:: DESCRIPTION OF THE TASK ::
Read through the listing below and return only the lines containing "Table".

:: DATA FOR THIS TASK ::
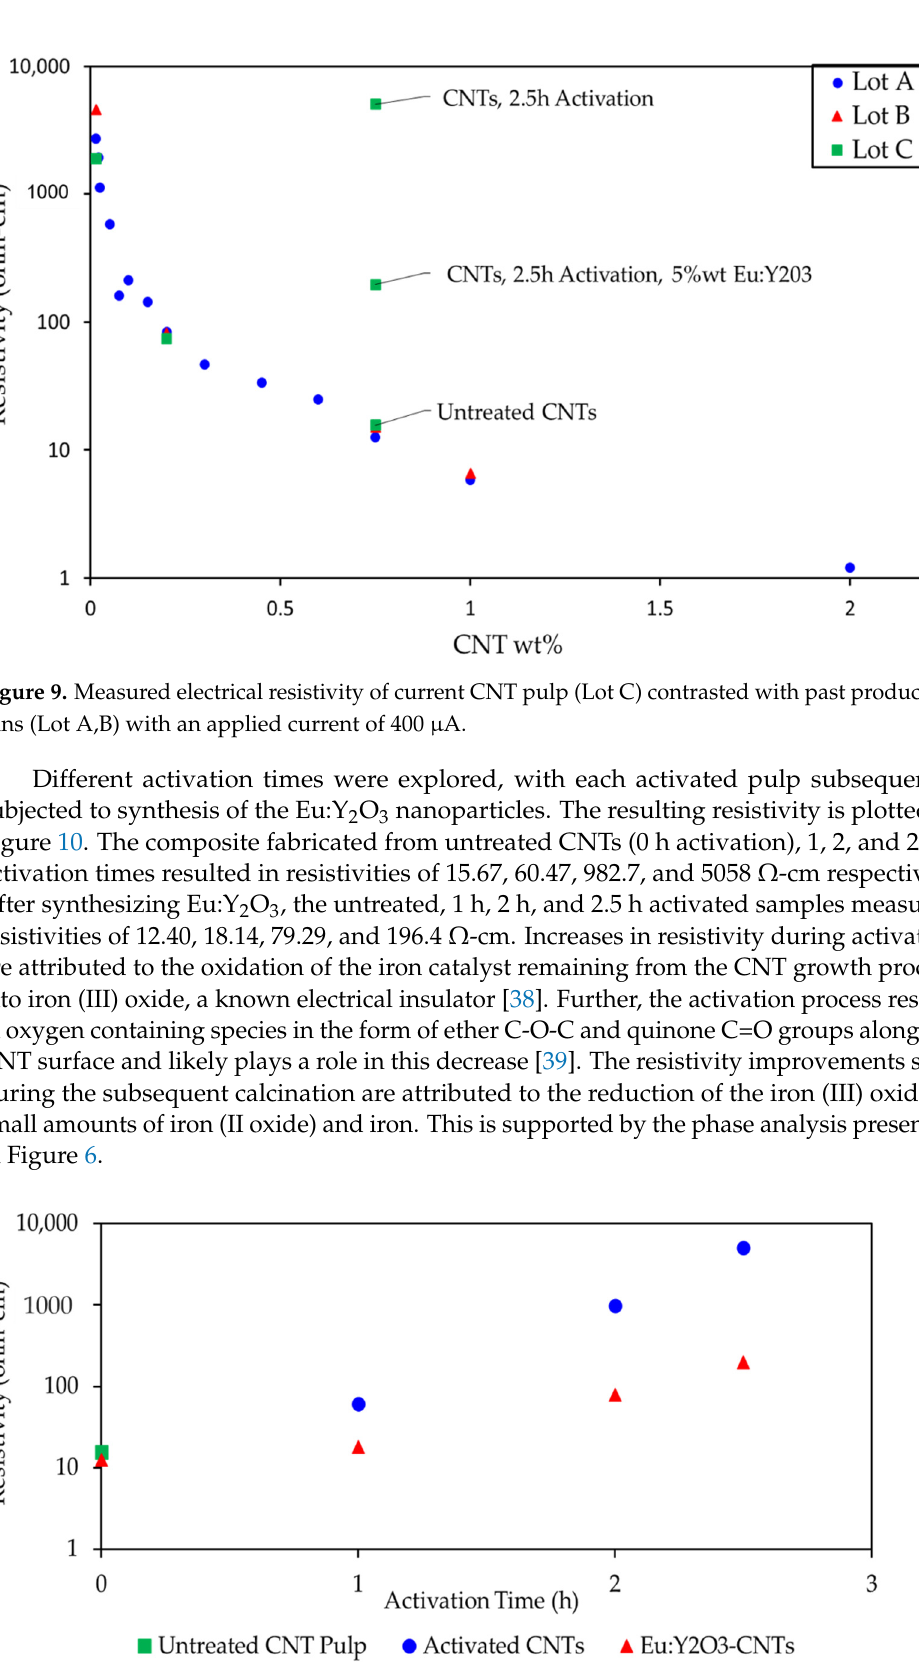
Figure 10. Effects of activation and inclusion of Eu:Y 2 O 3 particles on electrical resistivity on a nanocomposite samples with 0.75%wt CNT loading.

--

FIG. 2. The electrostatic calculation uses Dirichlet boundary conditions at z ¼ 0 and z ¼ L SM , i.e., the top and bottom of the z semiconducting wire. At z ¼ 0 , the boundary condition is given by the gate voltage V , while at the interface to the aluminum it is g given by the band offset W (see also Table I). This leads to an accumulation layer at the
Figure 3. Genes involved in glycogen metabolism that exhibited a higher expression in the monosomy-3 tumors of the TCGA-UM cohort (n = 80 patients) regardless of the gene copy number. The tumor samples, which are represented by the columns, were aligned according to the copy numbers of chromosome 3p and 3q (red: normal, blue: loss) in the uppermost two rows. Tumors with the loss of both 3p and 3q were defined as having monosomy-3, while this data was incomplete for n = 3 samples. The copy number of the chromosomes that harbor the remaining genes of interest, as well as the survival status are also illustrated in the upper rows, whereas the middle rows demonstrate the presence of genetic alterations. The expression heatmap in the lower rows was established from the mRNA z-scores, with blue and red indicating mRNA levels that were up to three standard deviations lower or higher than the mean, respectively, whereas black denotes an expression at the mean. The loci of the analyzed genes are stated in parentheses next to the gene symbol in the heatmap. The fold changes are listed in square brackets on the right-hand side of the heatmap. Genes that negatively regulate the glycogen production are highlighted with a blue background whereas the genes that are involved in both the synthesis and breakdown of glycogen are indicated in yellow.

--

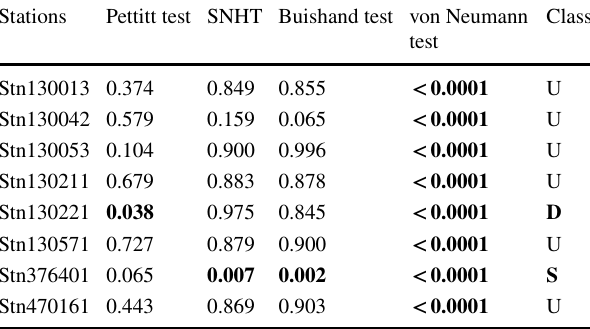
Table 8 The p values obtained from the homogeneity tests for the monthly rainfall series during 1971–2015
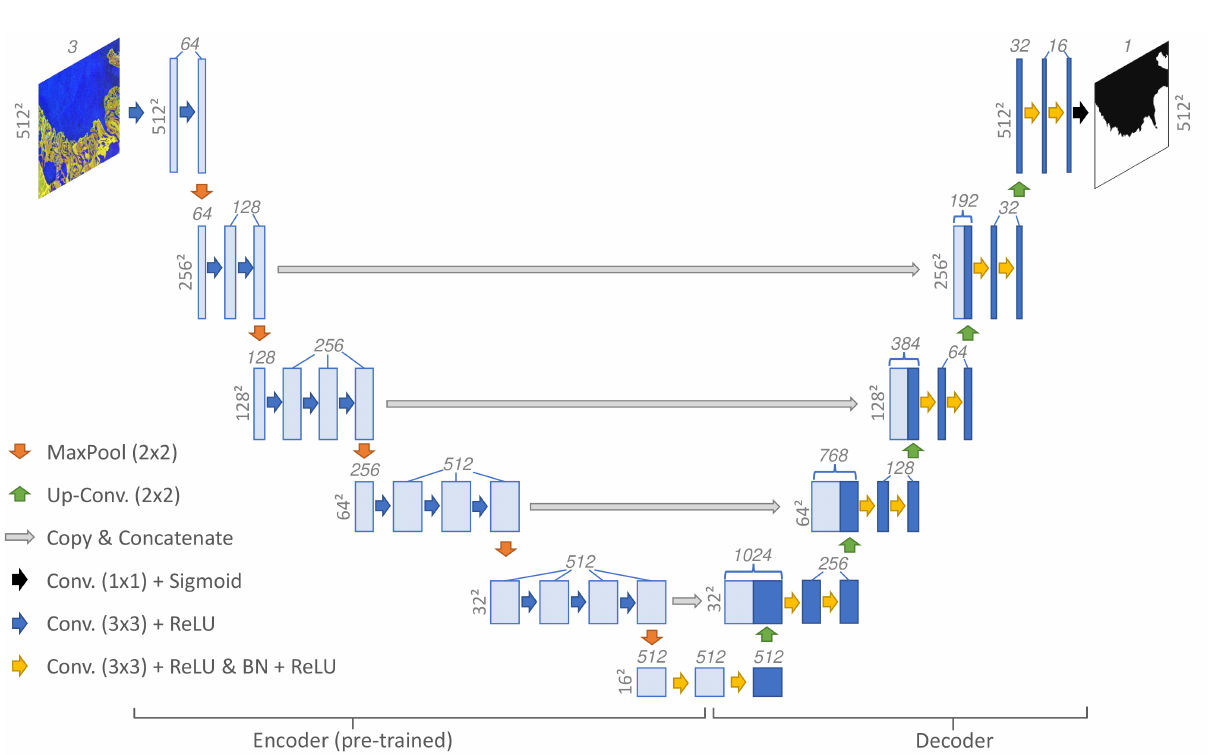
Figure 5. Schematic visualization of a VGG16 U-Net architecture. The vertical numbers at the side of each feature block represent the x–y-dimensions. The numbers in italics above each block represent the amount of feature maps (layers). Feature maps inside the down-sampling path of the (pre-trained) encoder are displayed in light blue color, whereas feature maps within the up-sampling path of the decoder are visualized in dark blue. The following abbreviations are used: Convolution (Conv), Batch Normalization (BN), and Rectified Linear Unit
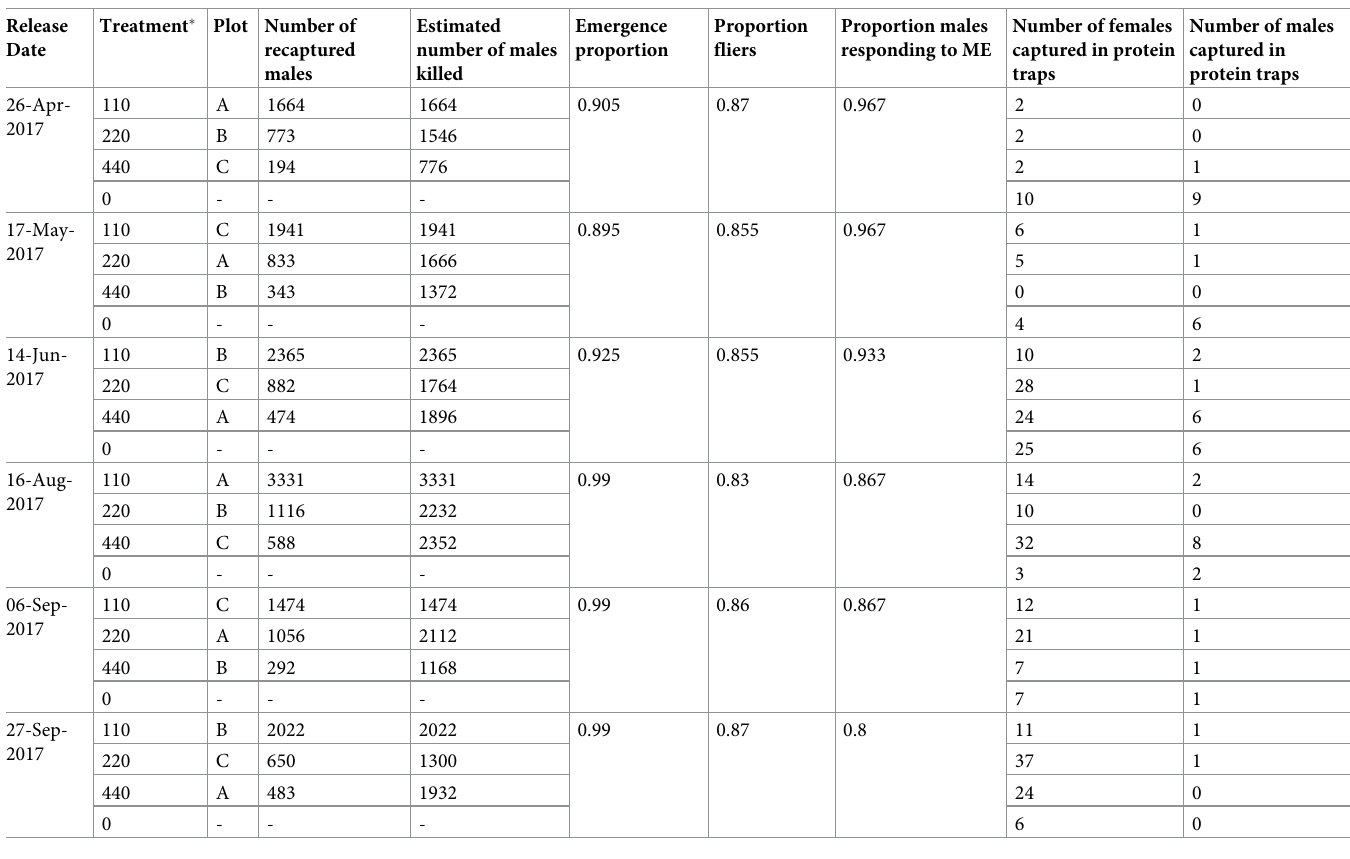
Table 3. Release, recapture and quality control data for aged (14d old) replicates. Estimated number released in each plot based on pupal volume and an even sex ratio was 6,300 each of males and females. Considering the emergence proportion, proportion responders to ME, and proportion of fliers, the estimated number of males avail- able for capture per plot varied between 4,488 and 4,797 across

:: RESULT ::
FIG. 2. The electrostatic calculation uses Dirichlet boundary conditions at z ¼ 0 and z ¼ L SM , i.e., the top and bottom of the z semiconducting wire. At z ¼ 0 , the boundary condition is given by the gate voltage V , while at the interface to the aluminum it is g given by the band offset W (see also Table I). This leads to an accumulation layer at the
Table 8 The p values obtained from the homogeneity tests for the monthly rainfall series during 1971–2015
Table 3. Release, recapture and quality control data for aged (14d old) replicates. Estimated number released in each plot based on pupal volume and an even sex ratio was 6,300 each of males and females. Considering the emergence proportion, proportion responders to ME, and proportion of fliers, the estimated number of males avail- able for capture per plot varied between 4,488 and 4,797 across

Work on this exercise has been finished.